Images with bounding boxes
************
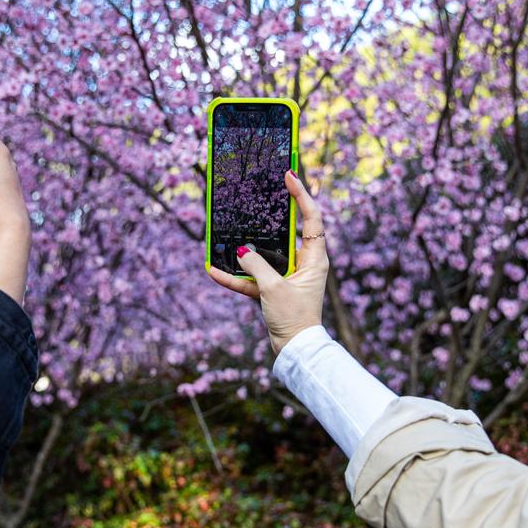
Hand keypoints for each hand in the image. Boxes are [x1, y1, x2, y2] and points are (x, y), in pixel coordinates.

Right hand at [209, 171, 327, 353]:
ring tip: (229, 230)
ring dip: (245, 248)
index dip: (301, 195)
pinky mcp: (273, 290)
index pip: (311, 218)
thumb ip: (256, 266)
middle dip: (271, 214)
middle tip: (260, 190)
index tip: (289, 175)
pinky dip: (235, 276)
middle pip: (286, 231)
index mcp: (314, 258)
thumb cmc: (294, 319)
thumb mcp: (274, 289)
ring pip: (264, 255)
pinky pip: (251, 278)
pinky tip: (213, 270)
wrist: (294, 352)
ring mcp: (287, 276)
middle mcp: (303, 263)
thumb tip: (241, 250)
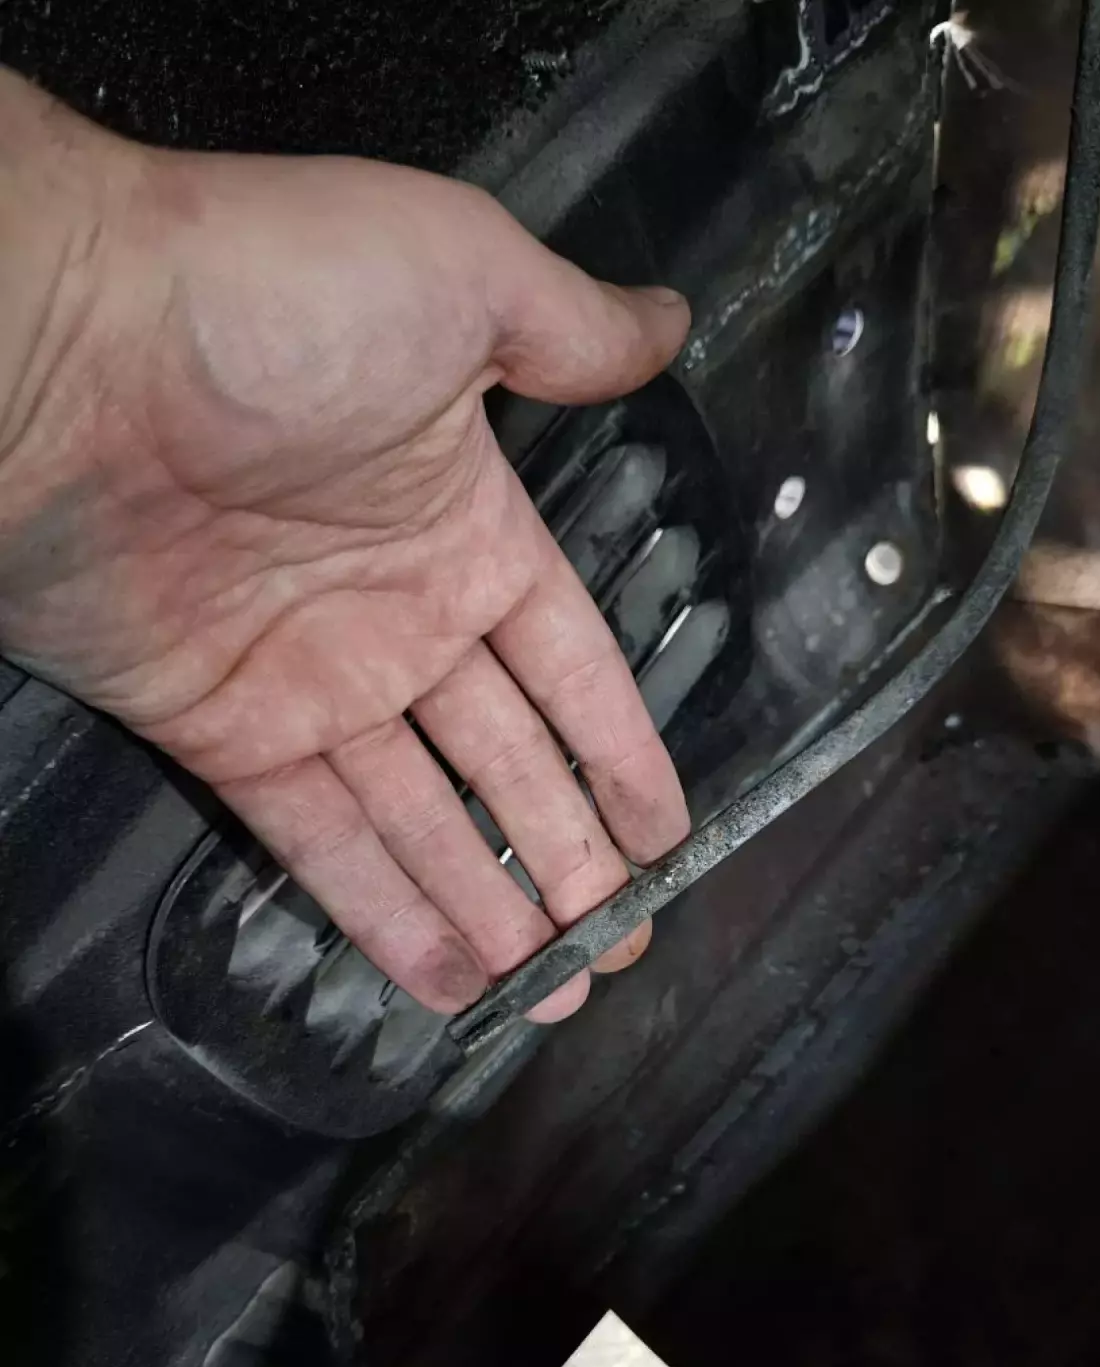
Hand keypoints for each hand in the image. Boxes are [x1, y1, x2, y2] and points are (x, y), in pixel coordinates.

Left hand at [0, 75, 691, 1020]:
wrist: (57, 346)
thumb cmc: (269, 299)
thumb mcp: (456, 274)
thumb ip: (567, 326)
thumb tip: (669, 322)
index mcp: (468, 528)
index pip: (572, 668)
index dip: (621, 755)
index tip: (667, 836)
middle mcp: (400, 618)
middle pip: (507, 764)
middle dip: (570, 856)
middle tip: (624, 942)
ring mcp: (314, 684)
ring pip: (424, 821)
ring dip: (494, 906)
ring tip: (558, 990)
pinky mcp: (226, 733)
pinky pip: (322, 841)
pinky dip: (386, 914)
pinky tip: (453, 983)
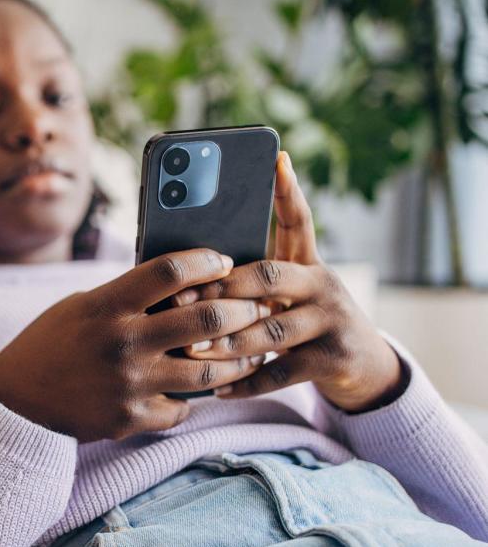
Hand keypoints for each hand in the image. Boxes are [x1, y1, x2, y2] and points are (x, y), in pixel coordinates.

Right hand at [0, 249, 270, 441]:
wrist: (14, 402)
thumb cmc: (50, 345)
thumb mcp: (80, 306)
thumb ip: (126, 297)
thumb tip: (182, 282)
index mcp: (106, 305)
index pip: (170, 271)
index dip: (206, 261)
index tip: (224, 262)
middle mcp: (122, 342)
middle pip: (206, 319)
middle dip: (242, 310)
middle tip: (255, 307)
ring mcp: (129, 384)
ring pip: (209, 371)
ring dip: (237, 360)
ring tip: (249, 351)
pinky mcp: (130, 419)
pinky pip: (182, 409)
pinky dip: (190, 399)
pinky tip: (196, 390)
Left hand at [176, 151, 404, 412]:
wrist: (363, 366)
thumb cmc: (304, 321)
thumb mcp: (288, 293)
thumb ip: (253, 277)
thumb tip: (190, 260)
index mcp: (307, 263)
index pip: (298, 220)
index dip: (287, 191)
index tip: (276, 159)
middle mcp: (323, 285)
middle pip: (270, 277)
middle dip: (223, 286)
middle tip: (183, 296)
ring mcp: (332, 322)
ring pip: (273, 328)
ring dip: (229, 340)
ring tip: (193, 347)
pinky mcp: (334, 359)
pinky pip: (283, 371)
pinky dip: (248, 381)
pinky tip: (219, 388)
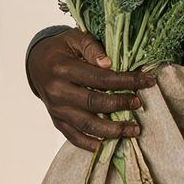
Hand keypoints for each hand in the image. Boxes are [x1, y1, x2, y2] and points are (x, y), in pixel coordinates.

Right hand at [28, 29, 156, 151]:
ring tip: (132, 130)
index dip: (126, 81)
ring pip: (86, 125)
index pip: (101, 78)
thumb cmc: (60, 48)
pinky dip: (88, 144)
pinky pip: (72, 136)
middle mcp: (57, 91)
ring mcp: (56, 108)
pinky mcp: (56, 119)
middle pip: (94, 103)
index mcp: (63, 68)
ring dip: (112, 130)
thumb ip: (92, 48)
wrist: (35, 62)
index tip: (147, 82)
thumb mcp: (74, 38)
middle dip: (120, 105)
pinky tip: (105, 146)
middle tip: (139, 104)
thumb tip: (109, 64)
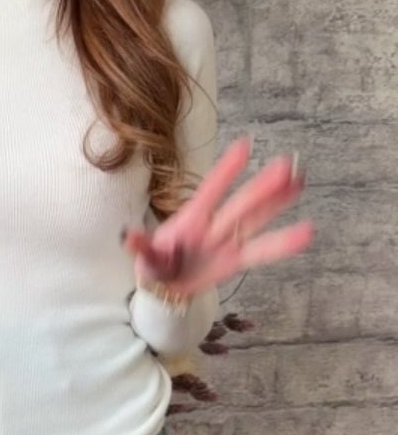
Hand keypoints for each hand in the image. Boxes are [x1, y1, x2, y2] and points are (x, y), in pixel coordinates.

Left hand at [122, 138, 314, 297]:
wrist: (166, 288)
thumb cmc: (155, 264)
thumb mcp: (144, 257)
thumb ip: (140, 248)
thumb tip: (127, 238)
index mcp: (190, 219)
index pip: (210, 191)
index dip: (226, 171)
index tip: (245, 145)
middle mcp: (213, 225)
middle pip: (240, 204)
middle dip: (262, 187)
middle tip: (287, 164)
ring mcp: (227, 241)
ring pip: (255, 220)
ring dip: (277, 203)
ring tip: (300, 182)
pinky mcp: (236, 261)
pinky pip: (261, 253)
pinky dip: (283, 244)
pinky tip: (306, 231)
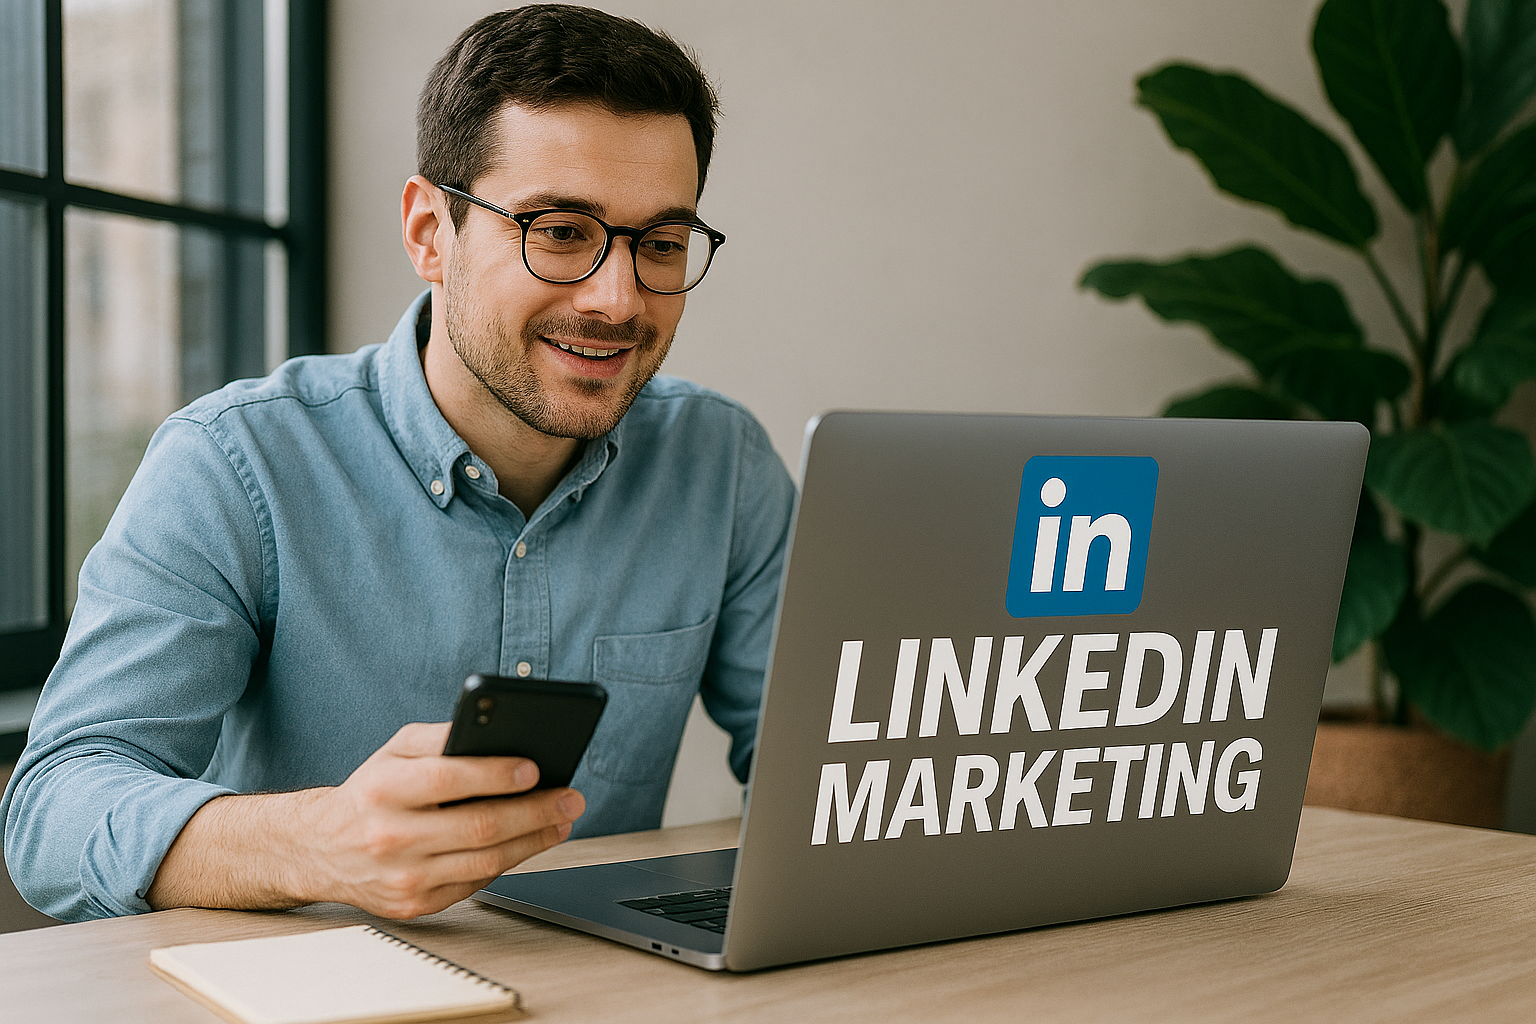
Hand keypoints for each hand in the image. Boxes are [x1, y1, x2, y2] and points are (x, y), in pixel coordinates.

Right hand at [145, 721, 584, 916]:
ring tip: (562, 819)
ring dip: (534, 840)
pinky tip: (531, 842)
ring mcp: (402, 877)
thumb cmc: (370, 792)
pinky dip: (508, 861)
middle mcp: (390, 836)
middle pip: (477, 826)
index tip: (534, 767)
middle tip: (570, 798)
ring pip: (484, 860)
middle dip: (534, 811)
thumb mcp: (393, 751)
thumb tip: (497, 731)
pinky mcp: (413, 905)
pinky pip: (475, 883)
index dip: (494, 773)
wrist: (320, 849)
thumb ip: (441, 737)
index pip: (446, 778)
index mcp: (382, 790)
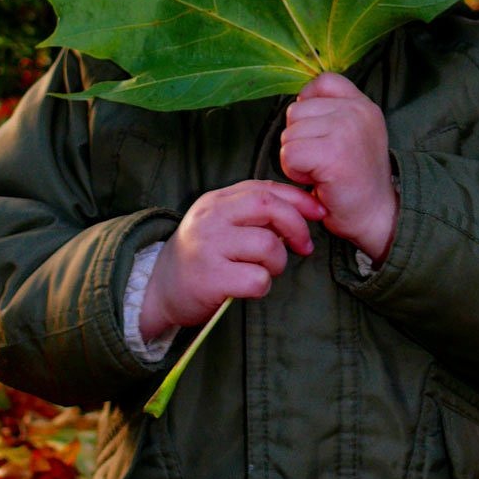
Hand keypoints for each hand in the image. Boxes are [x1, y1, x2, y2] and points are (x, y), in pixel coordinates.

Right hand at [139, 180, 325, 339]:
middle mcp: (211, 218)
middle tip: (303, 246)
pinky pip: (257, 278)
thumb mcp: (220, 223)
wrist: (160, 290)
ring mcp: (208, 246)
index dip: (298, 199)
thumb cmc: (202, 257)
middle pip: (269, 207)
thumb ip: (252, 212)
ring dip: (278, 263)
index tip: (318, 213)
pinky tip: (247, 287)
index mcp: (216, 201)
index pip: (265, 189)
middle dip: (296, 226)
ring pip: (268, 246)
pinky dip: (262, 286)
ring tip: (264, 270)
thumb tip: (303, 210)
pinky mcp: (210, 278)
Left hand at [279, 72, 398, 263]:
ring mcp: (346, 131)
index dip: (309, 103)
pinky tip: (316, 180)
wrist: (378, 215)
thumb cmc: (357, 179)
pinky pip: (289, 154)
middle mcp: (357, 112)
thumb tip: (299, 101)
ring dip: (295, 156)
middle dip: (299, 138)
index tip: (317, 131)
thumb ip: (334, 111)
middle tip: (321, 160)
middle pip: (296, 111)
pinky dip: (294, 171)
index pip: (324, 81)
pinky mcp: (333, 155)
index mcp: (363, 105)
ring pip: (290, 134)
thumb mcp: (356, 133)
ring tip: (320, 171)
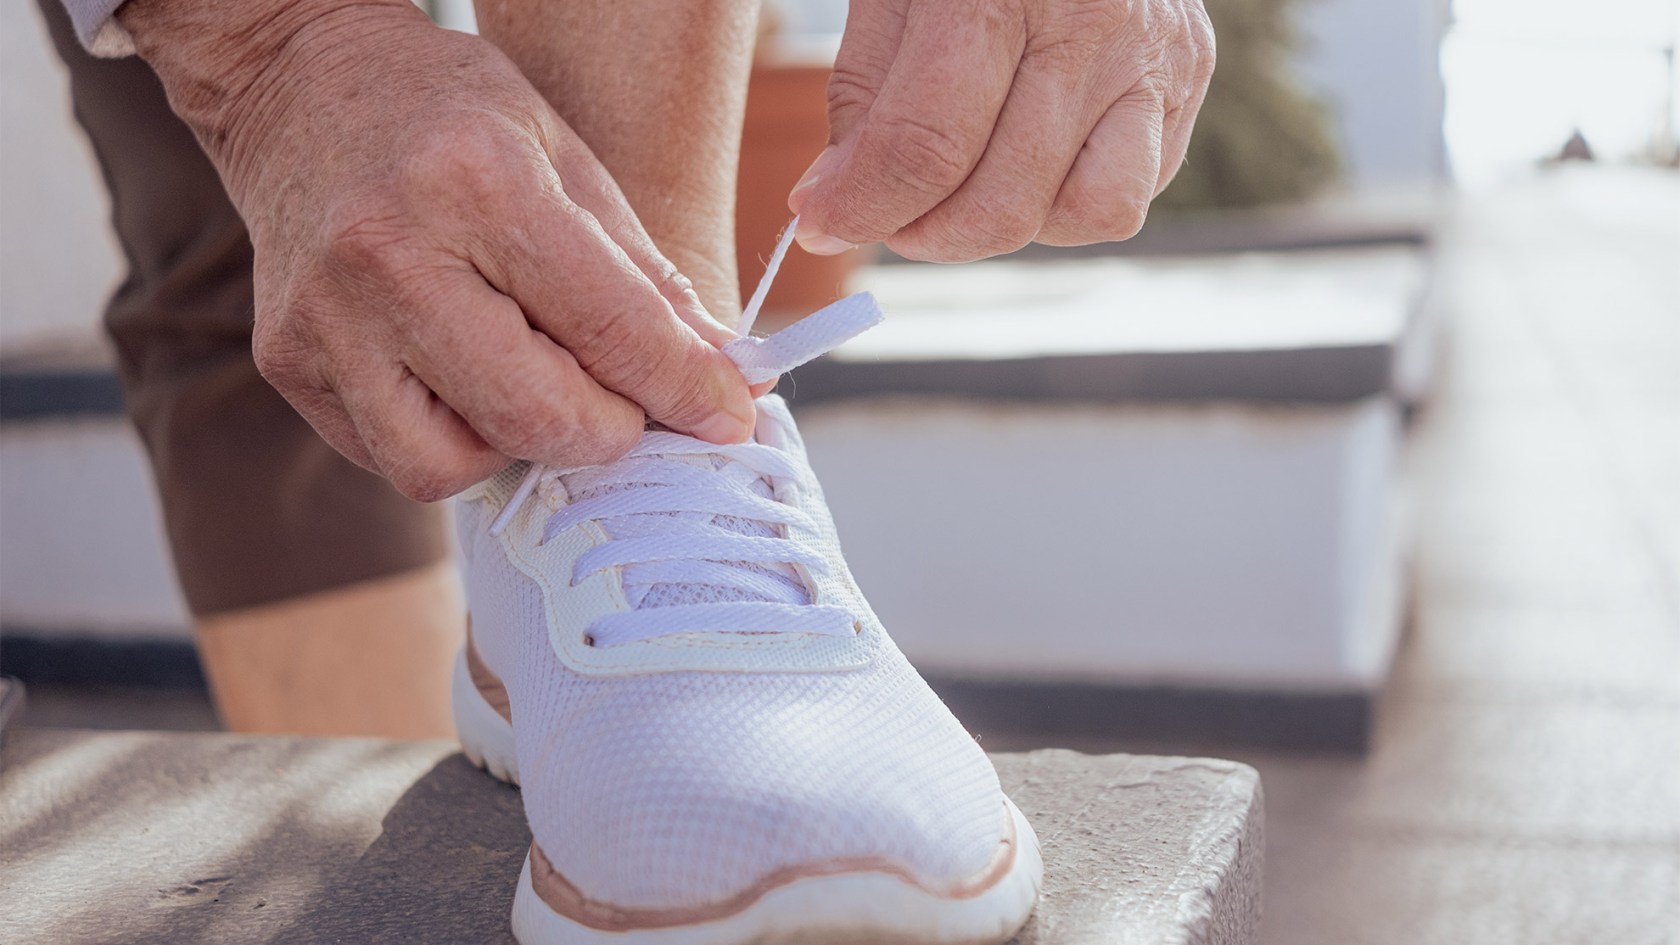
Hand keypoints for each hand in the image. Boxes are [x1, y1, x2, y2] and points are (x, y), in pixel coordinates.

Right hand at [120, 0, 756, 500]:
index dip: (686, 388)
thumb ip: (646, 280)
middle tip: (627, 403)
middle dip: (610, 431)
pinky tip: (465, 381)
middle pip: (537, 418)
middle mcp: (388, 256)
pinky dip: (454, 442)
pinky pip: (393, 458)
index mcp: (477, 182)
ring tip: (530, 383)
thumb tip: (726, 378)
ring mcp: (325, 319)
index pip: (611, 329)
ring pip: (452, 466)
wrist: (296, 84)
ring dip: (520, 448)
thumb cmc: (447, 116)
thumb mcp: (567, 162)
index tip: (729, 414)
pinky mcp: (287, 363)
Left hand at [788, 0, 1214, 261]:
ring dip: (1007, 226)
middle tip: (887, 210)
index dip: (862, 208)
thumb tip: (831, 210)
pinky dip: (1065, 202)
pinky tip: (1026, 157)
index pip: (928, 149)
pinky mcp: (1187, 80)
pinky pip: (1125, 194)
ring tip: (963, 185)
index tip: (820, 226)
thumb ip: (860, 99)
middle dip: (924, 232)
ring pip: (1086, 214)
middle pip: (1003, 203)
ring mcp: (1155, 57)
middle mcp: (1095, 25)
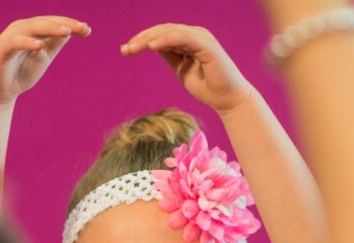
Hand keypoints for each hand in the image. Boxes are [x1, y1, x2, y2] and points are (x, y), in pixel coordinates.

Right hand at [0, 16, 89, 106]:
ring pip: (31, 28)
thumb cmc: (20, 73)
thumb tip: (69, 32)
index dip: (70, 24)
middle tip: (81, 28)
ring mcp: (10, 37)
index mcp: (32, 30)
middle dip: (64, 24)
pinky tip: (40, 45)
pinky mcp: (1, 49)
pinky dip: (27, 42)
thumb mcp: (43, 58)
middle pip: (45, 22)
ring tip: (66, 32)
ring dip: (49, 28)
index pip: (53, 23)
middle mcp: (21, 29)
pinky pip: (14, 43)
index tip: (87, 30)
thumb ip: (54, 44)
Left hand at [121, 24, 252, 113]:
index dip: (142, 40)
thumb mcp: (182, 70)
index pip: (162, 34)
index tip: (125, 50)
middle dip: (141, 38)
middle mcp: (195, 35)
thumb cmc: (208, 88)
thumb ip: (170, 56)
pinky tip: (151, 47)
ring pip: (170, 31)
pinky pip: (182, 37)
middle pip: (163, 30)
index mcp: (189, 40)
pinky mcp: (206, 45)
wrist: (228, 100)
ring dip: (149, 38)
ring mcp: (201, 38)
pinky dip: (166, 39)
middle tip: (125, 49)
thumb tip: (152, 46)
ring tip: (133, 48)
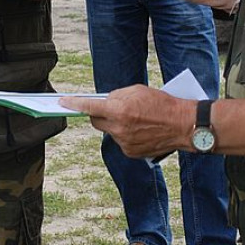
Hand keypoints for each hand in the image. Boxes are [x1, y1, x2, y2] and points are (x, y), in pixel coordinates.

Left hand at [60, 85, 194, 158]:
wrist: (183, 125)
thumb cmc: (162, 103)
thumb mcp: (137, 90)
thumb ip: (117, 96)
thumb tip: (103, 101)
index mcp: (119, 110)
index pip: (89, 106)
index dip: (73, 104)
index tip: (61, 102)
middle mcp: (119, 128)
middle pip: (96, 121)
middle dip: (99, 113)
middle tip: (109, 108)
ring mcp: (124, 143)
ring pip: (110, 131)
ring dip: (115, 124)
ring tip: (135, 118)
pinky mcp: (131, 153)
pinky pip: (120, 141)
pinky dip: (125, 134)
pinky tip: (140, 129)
************
Action item: The result should be an exact copy of only the lines above from the one that holds "index pip: (324, 81)" through the one that holds "pinky mcp: (206, 45)", both ends included, without pictures.

Solution for this task:
index pip: (324, 81)
pinky mcp: (333, 155)
index mcp: (363, 105)
ring pip: (290, 134)
thumb mcp: (356, 133)
ring tip: (320, 171)
Hand keypoints for each hand in the image. Boxes are [x1, y1, x2, y2] and points are (x, y), in pixel coordinates.

Right hand at [120, 0, 756, 500]:
index dip: (686, 388)
thumb ip: (646, 280)
middle tip: (627, 403)
middle dip: (610, 431)
pinky tip: (465, 381)
middle pip: (537, 418)
middle mcp: (388, 256)
pinky dip: (454, 442)
pinky pip: (393, 458)
index mcp: (477, 182)
ring tip: (530, 383)
thumb tip: (726, 378)
ring mcp: (325, 319)
index pip: (611, 329)
ring pip: (452, 466)
wrist: (296, 84)
ring dip: (520, 448)
thumb cmc: (447, 116)
thumb mcp: (567, 162)
index tip: (729, 414)
pinky mcp: (287, 363)
Left hand at [788, 0, 1214, 261]:
ring dip: (1007, 226)
middle tip: (887, 210)
index dip: (862, 208)
thumb tip: (831, 210)
pinky dip: (1065, 202)
pinky tip: (1026, 157)
index pip: (928, 149)
pinky mcp: (1187, 80)
pinky pip: (1125, 194)
ring tip: (963, 185)
index tip: (820, 226)
thumb ip: (860, 99)
middle dip: (924, 232)
ring pip: (1086, 214)
middle pip: (1003, 203)
ring mcp: (1155, 57)
middle mcp: (1095, 25)
Hand keypoints for each hand in the image. Boxes are [x1, y1, x2, y2] and points are (x, y), in pixel coordinates.

Right hand at [0, 16, 89, 106]:
ring pip: (31, 28)
thumb cmc: (20, 73)
thumb tip: (69, 32)
index dip: (70, 24)
middle tip: (81, 28)
ring mcp: (10, 37)
index mcp: (32, 30)
middle dip: (64, 24)
pinky tip: (40, 45)
pinky mcp: (1, 49)
pinky dip: (27, 42)
thumb mcp: (43, 58)
middle pip: (45, 22)
ring tip: (66, 32)
ring dip: (49, 28)
index pip: (53, 23)
middle mcp: (21, 29)
pinky pip: (14, 43)
index tip: (87, 30)
thumb ip: (54, 44)
Left hand at [121, 24, 252, 113]:
index dip: (142, 40)
thumb mcp: (182, 70)
index pip: (162, 34)
index tip: (125, 50)
middle dip: (141, 38)
middle mcp: (195, 35)
thumb cmc: (208, 88)
thumb ip: (170, 56)
pinky tip: (151, 47)
ring pip: (170, 31)
pinky pip: (182, 37)
middle pip: (163, 30)
index mcp: (189, 40)
pinky mcp: (206, 45)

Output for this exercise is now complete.